Ethical Design Manifesto

Respect:

• Human rights
• Human effort
• Human experience

https://ind.ie/ethical-design

@aral That's a pretty good list, and a great graphic. I would respectfully suggest that you include human health in your list.
@ZackF Hey Zack, thanks. Interesting point on health: my initial thought is that health-related considerations are covered by the respect for human rights and human effort categories – can you think of any examples where this isn't the case? Would you see respect for health as a separate causal category that doesn't overlap the others or would you see being healthy/not unhealthy as a cross-cutting symptom of an ethically-designed product?

@ZackF (cont.) I wonder if “healthy” (e.g., does not addict, etc.) should be included in the list of attributes that an ethically-designed product should have under the human rights section or whether it needs to be broken down into more specific/explicit aspects to be of more practical use and possibly split between the rights/effort/perhaps even experience sections (e.g., “non-addictive” spans all three).

Will continue to think about it… Thanks again :)

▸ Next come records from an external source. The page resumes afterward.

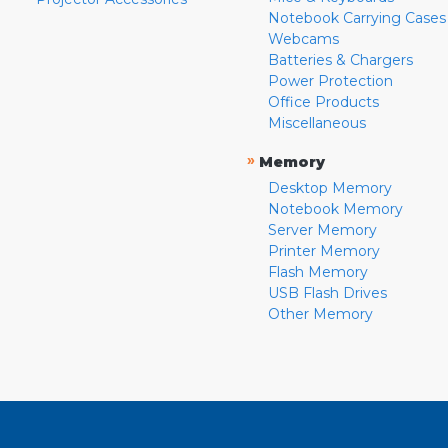
Notebook Carrying Cases
Webcams
Batteries & Chargers
Power Protection
Office Products
Miscellaneous
»
Memory
Desktop Memory
Notebook Memory
Server Memory
Printer Memory
Flash Memory
USB Flash Drives
Other Memory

@aral Thanks for the thoughtful engagement. I just think that you could have a product that meets all of your guidelines but harms the users of the product. So like an app who's experience that meets your description of human rights, treats people respectfully, and is a wonderful experience, but because of all of the above, becomes addictive, and harms the user in the long run, or maybe has micro-payments and so slowly deprives them of resources.
@aral I also support your ideation about where health could fit into the current model, both as part of human rights, and as a concept that undergirds all three principals. I'm just thinking it might be helpful to think about it explicitly. As we get better and better at making good experiences, and we begin to do it more ethically, in regards to the very important principals you've outlined. How do we make sure it's healthy?
@aral Now that we're mastering on-boarding, seamlessness, behavioral modification, etc. how to we master off boarding? How do we create good technology and experiences that users love to pick up, and as importantly love to put down again?